Ces résultats ont d'importantes implications pour comprendre comment la fluidité culturelle influence la perception des messages persuasifs. Il a été suggéré que les messages persuasifs qui suivent les attentes culturelles tacites des individus, en termes d'images, de phrases et de contenu, activent un raisonnement basé sur l'identité plutôt que sur l'information. Dans ce contexte, le raisonnement systématique est inhibé, car l'individu accorde davantage de poids à des éléments sociaux et culturels familiers qu'à la qualité ou la véracité du message. Par conséquent, lorsqu'une personne est exposée à un message culturellement fluide, elle est plus susceptible de se concentrer sur l'apparence et la familiarité du message plutôt que de l'analyser en profondeur.

En outre, la manière dont un message est perçu et traité peut également dépendre de la logique de la communication. Les individus partent généralement du principe que ceux qui communiquent des informations ont l’intention d’informer, et non de manipuler ou de persuader. Ce principe, connu sous le nom de maximes de Grice, est un fondement de la communication, mais il devient problématique lorsqu'un message est conçu non pas pour informer, mais pour influencer un jugement ou un choix. Les personnes exposées à des messages persuasifs culturellement fluides sont moins susceptibles de remettre en question la véracité ou la partialité de l'information, ce qui les rend plus vulnérables à la désinformation.

Il est essentiel de comprendre que la fluidité culturelle ne réside pas uniquement dans les éléments visibles d'un message, mais dans la façon dont ces éléments interagissent avec les attentes et les connaissances tacites des individus. Cette interaction entre la culture et la cognition peut rendre difficile la distinction entre l'information factuelle et la désinformation, surtout lorsque les messages sont formulés d’une manière culturellement fluide.

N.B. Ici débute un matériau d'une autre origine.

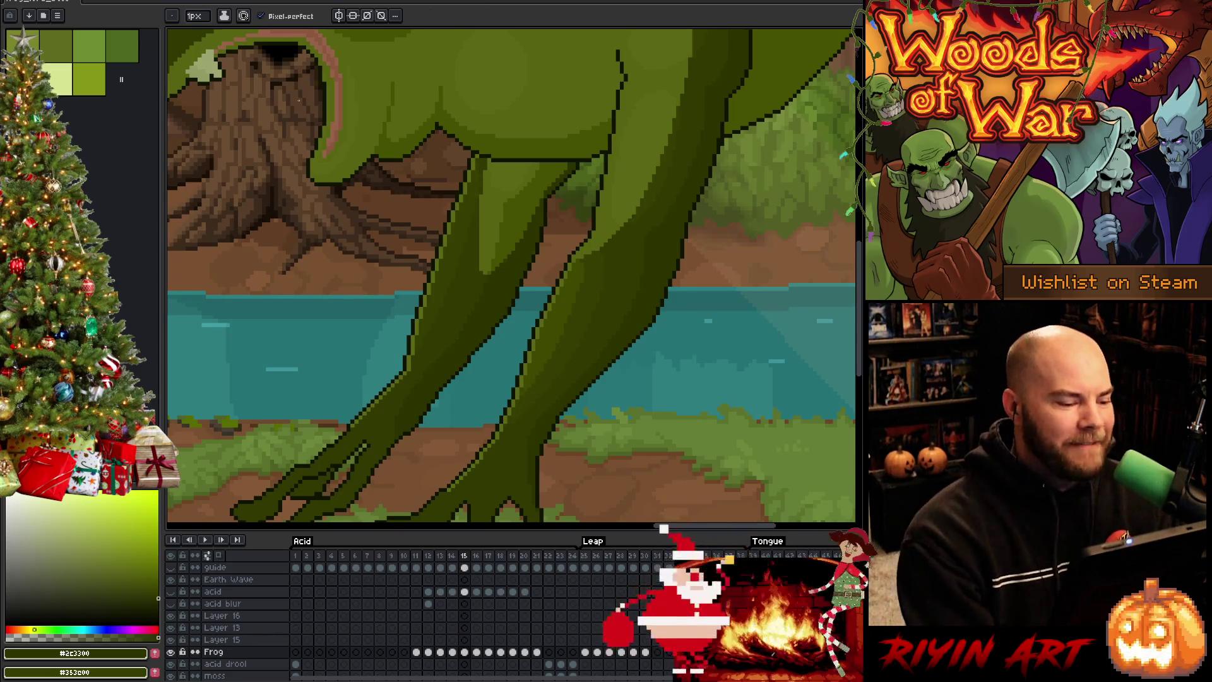
scroll(537, 387, up, 1)
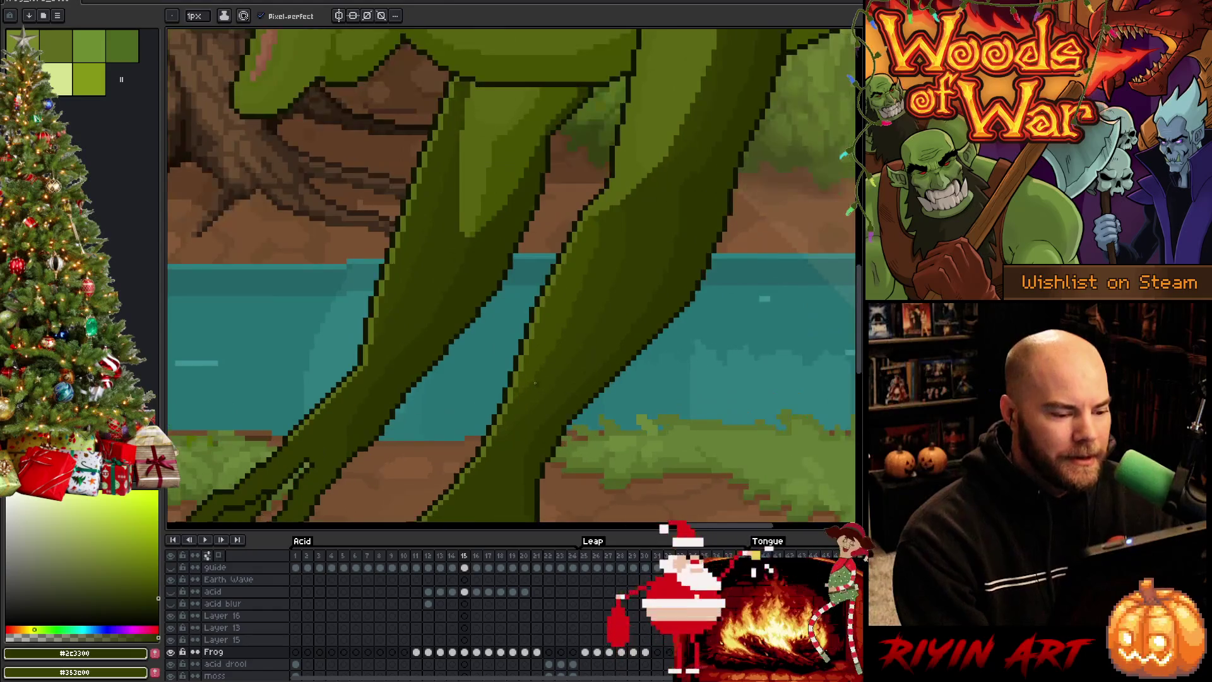
alt+click(560, 292)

Ainsi, pour se protéger contre les manipulations subtiles de l’information, il est crucial de développer une conscience critique de ces dynamiques culturelles. Les individus doivent être en mesure de reconnaître les indices culturels qui activent des processus de raisonnement intuitif et les différencier des messages qui visent véritablement à informer de manière objective et impartiale. Le fait de prendre du recul par rapport à l’aspect culturel d’un message et d’adopter un raisonnement systématique, basé sur une analyse rigoureuse du contenu, est une compétence essentielle dans notre monde saturé d’informations.